Today they’ve officially announced that Justin Welby, Bishop of Durham, is to become the new Archbishop of Canterbury. He’s an Evangelical, which is good, though that doesn’t necessarily make him a good Archbishop (or even, given the state of Western Evangelicalism, a good Evangelical). Nevertheless, the word on the street is that he’s potentially both a good leader, a good mediator and a truly committed Christian.
One thing that I take both as a plus and a minus is that his “spiritual home” is said to be Holy Trinity Church, Brompton, now having a membership of 5000 in several congregations and originator of the ubiquitous Alpha evangelism course. The minus is that the Church went down a more charismatic route than I’m happy with, endorsing wholeheartedly the Toronto Blessing of the 90s, about which I had, and have, grave reservations.
On the plus side it’s always been a warm, forward-looking and Bible-centred congregation, and what’s more I belonged to it for a couple of years, and was even asked to stand for its Parochial Church Council, though I had to decline as, newly qualified, I had to move to my first medical job. In one sense you could say I was one of the founder-members, and here’s why.
The Church I actually joined was St Paul’s Onslow Square, a firmly Evangelical fellowship in a damp-ridden Victorian building infested with cockroaches. I’d been asked to play in their Coffee Bar a couple of times, and it clearly had a lot going for it spiritually, so when we got married my wife and I joined. It was interesting because, although not a student church, it mainly consisted of young professional ex-students: young medics, barristers, aid-workers and so on, many of whom have gone on to influence society for good. But for all that, definitely biased towards the young, educated, privileged, beautiful… and evangelically committed.
The time came when the diocesan powers-that-be decided to amalgamate us with a struggling nearby parish, Holy Trinity Brompton. It was chalk and cheese, really – they were almost Anglo-Catholic, with vestments, a choir, and a very conservative (and Conservative) “Establishment” congregation. We, on the other hand, were young Evangelicals with a charismatic edge. Even so we got on well at a weekend conference – their organist turned out to have been at my school in Guildford (and coincidentally in the later megachurch years their worship-leader had also been at my school before playing bass in a rock band and having a US number 5 hit!).

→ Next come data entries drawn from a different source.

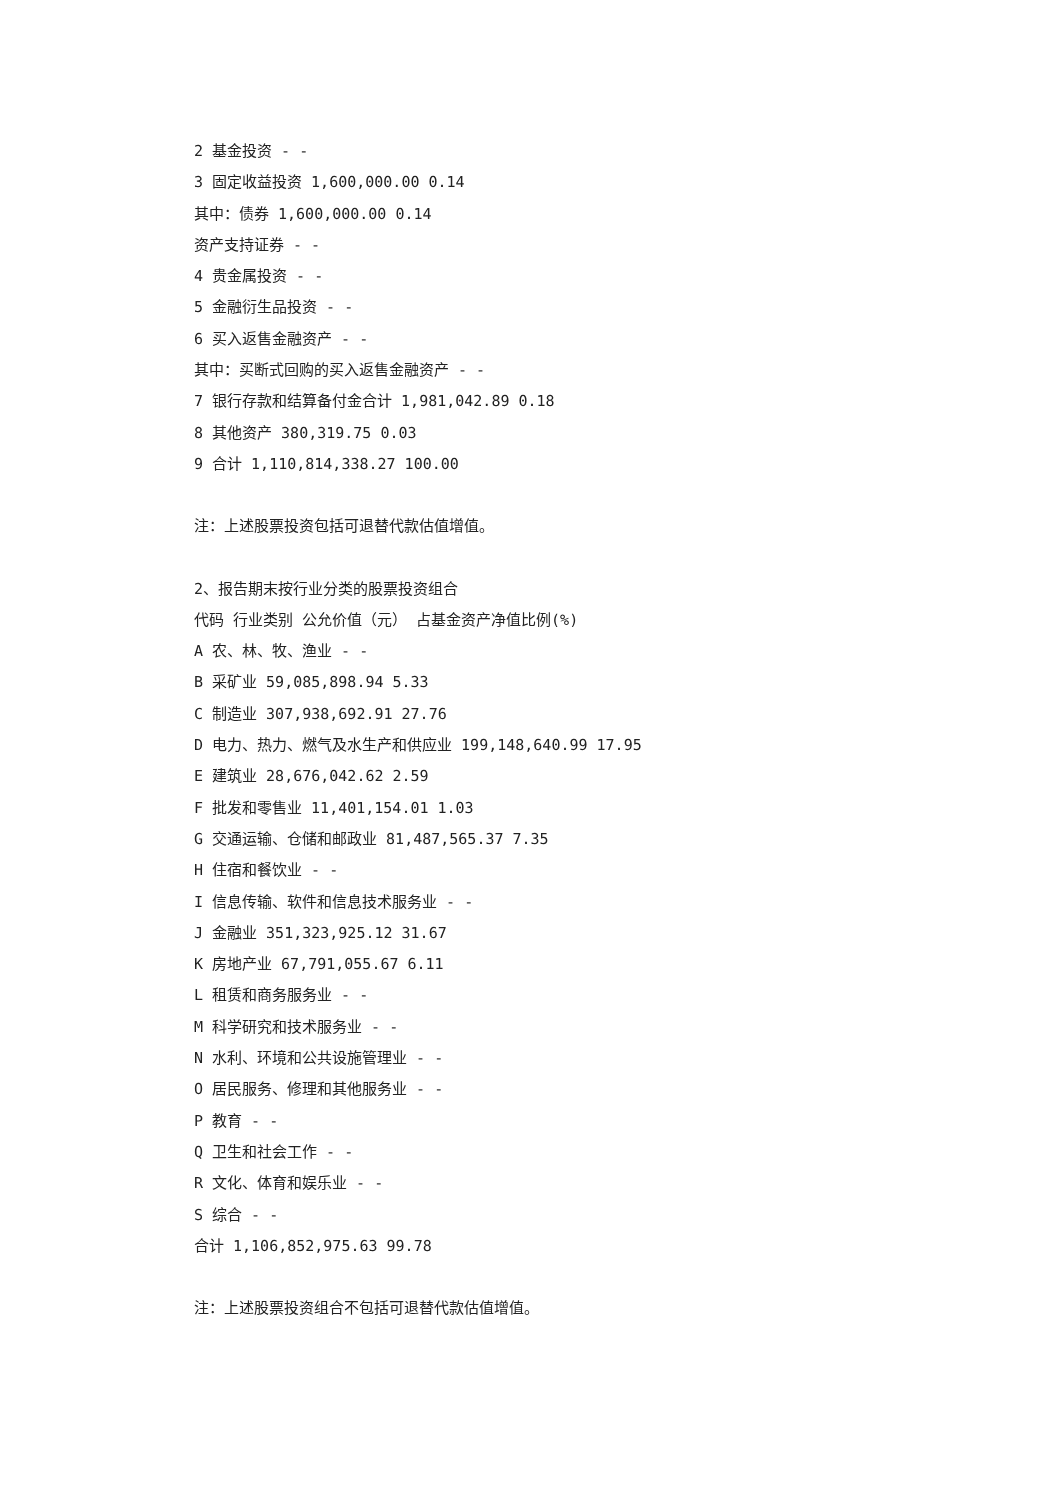2 基金投资 - -
3 固定收益投资 1,600,000.00 0.14
其中：债券 1,600,000.00 0.14
资产支持证券 - -
4 贵金属投资 - -
5 金融衍生品投资 - -
6 买入返售金融资产 - -
其中：买断式回购的买入返售金融资产 - -
7 银行存款和结算备付金合计 1,981,042.89 0.18
8 其他资产 380,319.75 0.03
9 合计 1,110,814,338.27 100.00
注：上述股票投资包括可退替代款估值增值。
2、报告期末按行业分类的股票投资组合
代码 行业类别 公允价值（元） 占基金资产净值比例(%)
A 农、林、牧、渔业 - -
B 采矿业 59,085,898.94 5.33
C 制造业 307,938,692.91 27.76
D 电力、热力、燃气及水生产和供应业 199,148,640.99 17.95
E 建筑业 28,676,042.62 2.59
F 批发和零售业 11,401,154.01 1.03
G 交通运输、仓储和邮政业 81,487,565.37 7.35
H 住宿和餐饮业 - -
I 信息传输、软件和信息技术服务业 - -
J 金融业 351,323,925.12 31.67
K 房地产业 67,791,055.67 6.11
L 租赁和商务服务业 - -
M 科学研究和技术服务业 - -
N 水利、环境和公共设施管理业 - -
O 居民服务、修理和其他服务业 - -
P 教育 - -
Q 卫生和社会工作 - -
R 文化、体育和娱乐业 - -
S 综合 - -
合计 1,106,852,975.63 99.78
注：上述股票投资组合不包括可退替代款估值增值。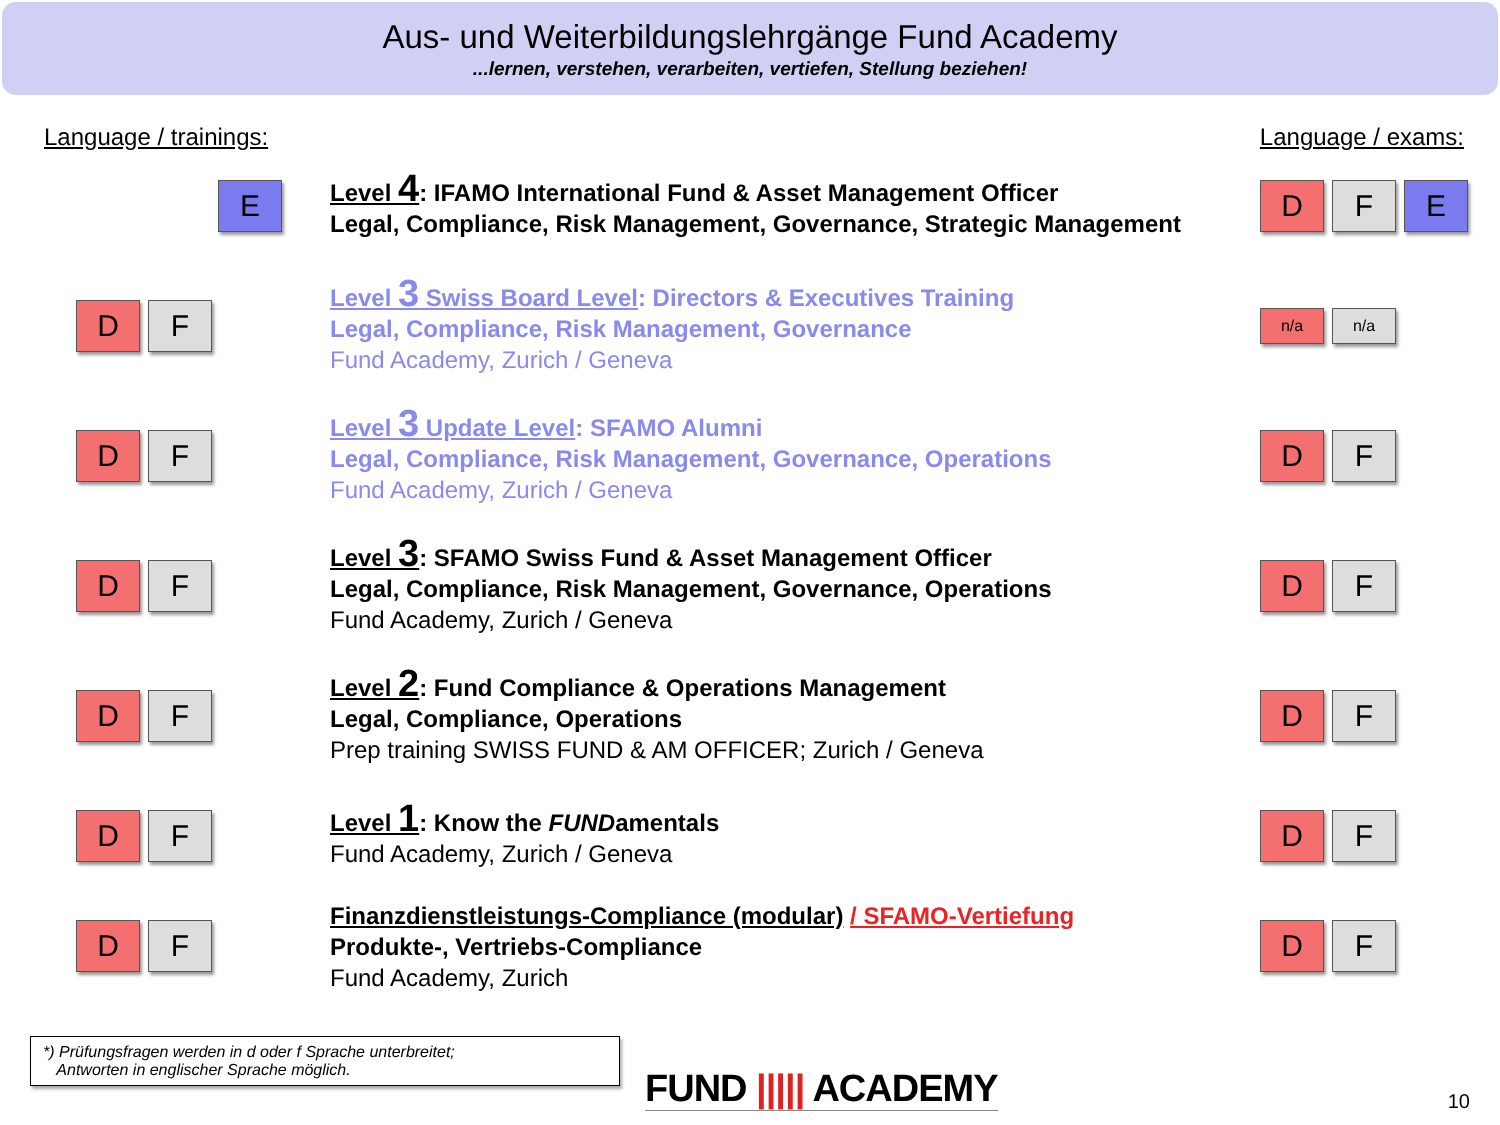Aus- und Weiterbildungslehrgänge Fund Academy
...lernen, verstehen, verarbeiten, vertiefen, Stellung beziehen!
Language / trainings: Language / exams:
E
Level 4: IFAMO International Fund & Asset Management Officer
Legal, Compliance, Risk Management, Governance, Strategic Management
D F E
D F
Level 3 Swiss Board Level: Directors & Executives Training
Legal, Compliance, Risk Management, Governance
Fund Academy, Zurich / Geneva
n/a n/a
D F
Level 3 Update Level: SFAMO Alumni
Legal, Compliance, Risk Management, Governance, Operations
Fund Academy, Zurich / Geneva
D F
D F
Level 3: SFAMO Swiss Fund & Asset Management Officer
Legal, Compliance, Risk Management, Governance, Operations
Fund Academy, Zurich / Geneva
D F
D F
Level 2: Fund Compliance & Operations Management
Legal, Compliance, Operations
Prep training SWISS FUND & AM OFFICER; Zurich / Geneva
D F
D F
Level 1: Know the FUNDamentals
Fund Academy, Zurich / Geneva
D F
D F
Finanzdienstleistungs-Compliance (modular) / SFAMO-Vertiefung
Produkte-, Vertriebs-Compliance
Fund Academy, Zurich
D F
*) Prüfungsfragen werden in d oder f Sprache unterbreitet;
Antworten in englischer Sprache möglich.
FUND ||||| ACADEMY 10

After this successful weekend of fellowship, the time came for an exchange of Sunday congregations. HTB came to us first, and tolerated our choruses, guitars and expository preaching. We treated them to a typical church lunch of bread and cheese and coffee afterwards.
The following week was our turn to go to Brompton, and feel vaguely out of place with chanted responses and the 1662 prayerbook liturgy. But the real cultural difference became obvious when we were invited for refreshments afterwards. It was the first time I’d ever had dry sherry and caviar after a church service.
So the real miracle is not that a successful Evangelical church has produced an archbishop, but that the whole ecclesiastical enterprise didn’t die an early death back in 1976. Somehow the Holy Spirit dealt with the differences and brought growth. Perhaps that’s a sign for the future of the Church of England under Justin Welby. That’s my prayer, anyway.